====== Document extract

Professor of Cancer Pharmacology

Caroline Dive (born April 1962) is a British cancer research scientist. Dive is Professor of Cancer Pharmacology at the University of Manchester, Director of the CRUK National Biomarker Centre and co-director of the CRUK Lung Cancer Centre of Excellence. She is the past president of The European Association for Cancer Research (EACR).

Dive's citation upon election as Fellow of the Academy of Medical Sciences describes her as internationally renowned for her work on the development of liquid biopsy methods which use biomarkers circulating in the blood, such as circulating tumour cells and cell-free tumour DNA, to diagnose and monitor cancer.

==Education==

Dive was educated at the University of London, where she awarded a First Class Honours Bachelor of Pharmacy in 1984. She went on to complete her postgraduate degree in experimental cancer chemotherapy at the MRC Clinical Oncology and Radiotherapeutic Unit in Cambridge.

============
====== Data supplied

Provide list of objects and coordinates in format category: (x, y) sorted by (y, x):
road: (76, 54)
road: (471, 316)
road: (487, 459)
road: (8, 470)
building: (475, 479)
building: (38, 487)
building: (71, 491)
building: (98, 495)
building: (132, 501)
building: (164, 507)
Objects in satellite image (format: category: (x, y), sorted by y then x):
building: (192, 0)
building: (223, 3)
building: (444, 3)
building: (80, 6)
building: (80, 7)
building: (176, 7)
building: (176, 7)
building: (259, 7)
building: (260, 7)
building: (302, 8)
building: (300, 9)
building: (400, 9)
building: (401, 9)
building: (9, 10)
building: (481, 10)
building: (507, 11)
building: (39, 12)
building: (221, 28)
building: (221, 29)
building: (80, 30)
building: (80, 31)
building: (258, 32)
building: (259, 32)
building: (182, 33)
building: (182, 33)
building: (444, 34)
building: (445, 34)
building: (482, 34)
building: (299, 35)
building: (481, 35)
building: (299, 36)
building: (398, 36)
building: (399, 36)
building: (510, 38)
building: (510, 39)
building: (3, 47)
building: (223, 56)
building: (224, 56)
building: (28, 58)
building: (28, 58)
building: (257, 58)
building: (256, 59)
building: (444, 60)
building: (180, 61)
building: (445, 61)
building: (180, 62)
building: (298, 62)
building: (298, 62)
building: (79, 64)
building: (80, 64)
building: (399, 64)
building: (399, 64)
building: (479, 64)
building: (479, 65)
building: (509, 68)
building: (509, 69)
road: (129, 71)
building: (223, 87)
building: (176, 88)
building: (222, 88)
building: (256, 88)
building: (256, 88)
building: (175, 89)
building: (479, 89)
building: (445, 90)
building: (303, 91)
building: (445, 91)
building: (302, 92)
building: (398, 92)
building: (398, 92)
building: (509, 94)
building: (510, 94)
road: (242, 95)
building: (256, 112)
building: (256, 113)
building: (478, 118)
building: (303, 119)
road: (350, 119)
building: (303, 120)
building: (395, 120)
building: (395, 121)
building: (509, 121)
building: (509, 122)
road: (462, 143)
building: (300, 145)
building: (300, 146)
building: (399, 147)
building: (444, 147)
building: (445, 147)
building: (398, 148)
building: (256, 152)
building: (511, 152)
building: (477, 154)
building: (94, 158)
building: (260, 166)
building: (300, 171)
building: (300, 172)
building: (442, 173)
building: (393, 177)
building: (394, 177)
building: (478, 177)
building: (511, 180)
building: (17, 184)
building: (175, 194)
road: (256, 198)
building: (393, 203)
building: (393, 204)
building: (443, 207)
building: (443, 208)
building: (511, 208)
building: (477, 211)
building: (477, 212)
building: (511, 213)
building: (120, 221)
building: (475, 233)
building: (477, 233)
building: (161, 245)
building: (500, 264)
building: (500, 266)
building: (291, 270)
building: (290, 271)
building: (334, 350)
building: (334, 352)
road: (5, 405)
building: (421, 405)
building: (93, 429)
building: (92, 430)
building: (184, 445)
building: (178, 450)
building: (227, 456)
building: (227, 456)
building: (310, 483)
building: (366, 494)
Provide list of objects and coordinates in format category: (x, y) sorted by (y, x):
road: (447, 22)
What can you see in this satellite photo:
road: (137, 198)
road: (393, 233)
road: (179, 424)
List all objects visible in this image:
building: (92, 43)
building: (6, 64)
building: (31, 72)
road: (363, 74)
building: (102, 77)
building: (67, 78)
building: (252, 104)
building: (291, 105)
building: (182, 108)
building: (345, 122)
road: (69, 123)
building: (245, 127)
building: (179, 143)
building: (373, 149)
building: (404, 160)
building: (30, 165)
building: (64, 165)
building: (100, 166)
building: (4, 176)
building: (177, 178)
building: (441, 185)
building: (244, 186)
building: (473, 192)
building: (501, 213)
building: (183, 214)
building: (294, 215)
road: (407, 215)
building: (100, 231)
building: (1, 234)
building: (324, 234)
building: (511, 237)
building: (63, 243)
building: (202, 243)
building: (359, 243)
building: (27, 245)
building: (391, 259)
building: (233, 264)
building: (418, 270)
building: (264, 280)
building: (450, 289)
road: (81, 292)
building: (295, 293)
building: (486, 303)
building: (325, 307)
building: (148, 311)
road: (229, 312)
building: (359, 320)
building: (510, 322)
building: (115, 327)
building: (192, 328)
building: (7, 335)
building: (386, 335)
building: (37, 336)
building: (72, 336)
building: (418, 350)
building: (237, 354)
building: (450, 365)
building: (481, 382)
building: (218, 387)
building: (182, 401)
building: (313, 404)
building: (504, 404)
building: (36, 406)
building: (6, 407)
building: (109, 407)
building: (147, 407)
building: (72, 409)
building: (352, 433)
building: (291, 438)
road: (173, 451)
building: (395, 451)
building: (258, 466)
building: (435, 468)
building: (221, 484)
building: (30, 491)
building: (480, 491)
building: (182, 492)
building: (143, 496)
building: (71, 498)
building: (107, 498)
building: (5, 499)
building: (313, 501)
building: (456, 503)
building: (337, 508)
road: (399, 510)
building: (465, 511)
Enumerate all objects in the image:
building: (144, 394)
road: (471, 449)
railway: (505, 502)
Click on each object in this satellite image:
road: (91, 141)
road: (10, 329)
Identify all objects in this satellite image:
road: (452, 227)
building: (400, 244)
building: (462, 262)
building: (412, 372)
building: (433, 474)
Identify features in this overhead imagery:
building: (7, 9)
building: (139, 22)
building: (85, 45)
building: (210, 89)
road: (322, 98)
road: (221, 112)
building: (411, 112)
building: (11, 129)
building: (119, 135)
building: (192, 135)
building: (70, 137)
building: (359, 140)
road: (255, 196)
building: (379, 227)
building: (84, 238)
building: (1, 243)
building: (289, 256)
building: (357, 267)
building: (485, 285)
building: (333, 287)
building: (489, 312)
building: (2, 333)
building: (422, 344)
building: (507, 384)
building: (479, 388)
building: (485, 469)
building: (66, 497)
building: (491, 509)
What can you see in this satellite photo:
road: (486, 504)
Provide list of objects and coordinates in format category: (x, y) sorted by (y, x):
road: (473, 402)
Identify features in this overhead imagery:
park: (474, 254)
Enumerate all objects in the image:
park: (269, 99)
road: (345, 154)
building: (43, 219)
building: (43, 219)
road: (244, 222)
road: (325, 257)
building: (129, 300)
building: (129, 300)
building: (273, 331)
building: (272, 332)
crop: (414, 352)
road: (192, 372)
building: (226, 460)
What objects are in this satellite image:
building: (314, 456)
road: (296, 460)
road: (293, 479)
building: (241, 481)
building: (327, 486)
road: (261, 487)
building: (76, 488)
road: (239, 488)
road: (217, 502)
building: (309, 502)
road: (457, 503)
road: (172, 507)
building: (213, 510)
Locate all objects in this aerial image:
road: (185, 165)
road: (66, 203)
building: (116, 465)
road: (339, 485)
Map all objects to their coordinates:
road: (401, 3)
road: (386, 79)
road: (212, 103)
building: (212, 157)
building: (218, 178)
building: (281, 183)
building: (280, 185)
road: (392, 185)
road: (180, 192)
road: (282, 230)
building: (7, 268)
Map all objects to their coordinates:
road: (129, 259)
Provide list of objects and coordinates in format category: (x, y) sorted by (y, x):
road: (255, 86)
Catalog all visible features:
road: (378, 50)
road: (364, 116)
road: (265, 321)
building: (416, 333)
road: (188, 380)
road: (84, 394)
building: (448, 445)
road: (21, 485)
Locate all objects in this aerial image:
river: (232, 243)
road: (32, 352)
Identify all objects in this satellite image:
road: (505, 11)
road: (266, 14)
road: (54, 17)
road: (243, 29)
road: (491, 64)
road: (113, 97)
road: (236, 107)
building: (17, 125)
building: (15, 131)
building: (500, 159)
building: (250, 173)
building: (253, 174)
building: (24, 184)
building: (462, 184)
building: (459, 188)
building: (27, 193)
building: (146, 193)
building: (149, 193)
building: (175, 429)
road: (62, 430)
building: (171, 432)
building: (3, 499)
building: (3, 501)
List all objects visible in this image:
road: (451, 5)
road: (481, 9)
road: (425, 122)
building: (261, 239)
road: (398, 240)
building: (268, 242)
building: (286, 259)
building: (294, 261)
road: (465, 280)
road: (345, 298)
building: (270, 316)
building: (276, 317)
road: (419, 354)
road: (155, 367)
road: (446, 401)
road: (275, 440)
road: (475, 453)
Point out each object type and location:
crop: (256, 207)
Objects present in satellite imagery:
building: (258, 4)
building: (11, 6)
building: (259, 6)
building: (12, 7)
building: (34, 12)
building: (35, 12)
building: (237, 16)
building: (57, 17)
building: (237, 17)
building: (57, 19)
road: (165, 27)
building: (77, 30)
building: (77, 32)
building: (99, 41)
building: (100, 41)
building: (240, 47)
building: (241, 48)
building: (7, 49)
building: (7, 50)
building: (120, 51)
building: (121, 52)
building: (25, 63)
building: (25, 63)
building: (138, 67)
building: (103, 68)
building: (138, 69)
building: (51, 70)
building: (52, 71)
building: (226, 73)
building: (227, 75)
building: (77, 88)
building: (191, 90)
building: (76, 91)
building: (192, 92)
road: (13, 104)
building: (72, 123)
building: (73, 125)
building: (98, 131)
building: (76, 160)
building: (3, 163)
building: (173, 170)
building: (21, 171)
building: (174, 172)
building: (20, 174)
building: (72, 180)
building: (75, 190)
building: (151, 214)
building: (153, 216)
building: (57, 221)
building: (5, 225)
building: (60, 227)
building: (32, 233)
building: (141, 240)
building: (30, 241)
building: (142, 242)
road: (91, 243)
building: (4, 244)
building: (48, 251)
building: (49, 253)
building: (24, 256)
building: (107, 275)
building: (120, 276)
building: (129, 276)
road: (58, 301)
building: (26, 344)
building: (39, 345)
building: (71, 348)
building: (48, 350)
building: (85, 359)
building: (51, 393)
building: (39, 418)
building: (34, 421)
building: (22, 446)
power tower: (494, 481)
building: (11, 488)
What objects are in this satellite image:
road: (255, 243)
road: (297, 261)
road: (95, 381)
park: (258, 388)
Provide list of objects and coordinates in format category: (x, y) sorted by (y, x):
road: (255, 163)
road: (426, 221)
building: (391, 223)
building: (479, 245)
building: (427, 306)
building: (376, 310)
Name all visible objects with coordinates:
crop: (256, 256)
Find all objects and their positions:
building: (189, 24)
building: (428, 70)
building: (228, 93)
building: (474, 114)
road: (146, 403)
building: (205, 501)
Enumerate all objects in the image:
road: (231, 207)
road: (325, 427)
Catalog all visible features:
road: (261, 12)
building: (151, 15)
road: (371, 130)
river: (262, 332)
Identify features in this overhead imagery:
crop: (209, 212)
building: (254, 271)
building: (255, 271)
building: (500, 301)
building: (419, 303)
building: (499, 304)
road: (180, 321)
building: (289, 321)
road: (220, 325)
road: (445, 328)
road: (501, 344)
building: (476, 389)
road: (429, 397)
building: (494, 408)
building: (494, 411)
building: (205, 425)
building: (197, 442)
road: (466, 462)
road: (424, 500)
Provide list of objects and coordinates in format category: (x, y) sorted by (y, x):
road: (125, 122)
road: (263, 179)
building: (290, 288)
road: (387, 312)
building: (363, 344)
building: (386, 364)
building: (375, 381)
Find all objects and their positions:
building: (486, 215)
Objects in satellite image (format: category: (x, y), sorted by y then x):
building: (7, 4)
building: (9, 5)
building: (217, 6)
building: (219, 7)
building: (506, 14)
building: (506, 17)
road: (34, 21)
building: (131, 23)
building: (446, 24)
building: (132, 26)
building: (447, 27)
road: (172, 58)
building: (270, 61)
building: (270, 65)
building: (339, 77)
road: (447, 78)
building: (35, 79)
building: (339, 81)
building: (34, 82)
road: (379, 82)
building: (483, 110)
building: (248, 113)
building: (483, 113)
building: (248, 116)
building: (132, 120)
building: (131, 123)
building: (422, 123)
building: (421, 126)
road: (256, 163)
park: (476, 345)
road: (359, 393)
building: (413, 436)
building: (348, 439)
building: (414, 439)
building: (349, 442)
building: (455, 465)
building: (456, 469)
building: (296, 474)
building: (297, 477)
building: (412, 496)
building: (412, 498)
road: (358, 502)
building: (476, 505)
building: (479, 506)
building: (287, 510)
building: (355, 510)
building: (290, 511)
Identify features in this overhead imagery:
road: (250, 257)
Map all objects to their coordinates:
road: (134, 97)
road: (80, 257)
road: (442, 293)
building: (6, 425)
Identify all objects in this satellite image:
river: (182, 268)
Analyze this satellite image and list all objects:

============

▶ **Task instructions**:
a. Transcribe the passage of the Caroline Dive text starting at "Dive's citation upon" and ending at "Unit in Cambridge.".
b. Pick up the text on Caroline Dive where it stops and continue it.

▶ **Numbered answers**:
a.
Dive's citation upon election as Fellow of the Academy of Medical Sciences describes her as internationally renowned for her work on the development of liquid biopsy methods which use biomarkers circulating in the blood, such as circulating tumour cells and cell-free tumour DNA, to diagnose and monitor cancer.

==Education==

Dive was educated at the University of London, where she awarded a First Class Honours Bachelor of Pharmacy in 1984. She went on to complete her postgraduate degree in experimental cancer chemotherapy at the MRC Clinical Oncology and Radiotherapeutic Unit in Cambridge.

b.
==Research==
After completing her PhD, Dive set up her own group at Aston University's School of Pharmaceutical Sciences in Birmingham, studying the mechanisms of drug-induced tumour cell death. She then moved to what became the Faculty of Life Sciences at the University of Manchester and was awarded a Lister Institute of Preventative Medicine Research Fellowship before moving to the Cancer Research UK Manchester Institute in 2003.

It was at the Manchester Institute that she moved away from basic cancer research to set up a new translational research team focussed on biomarkers, working closely with The Christie Hospital in Manchester.

She set up the Clinical Pharmacology Fellowship scheme in 2005 and has been training clinical fellows in the lab ever since.

Dive and her team are developing ‘liquid biopsies’ to hunt cancer cells that have broken free from tumours and are circulating in the bloodstream. Her focus is lung cancer.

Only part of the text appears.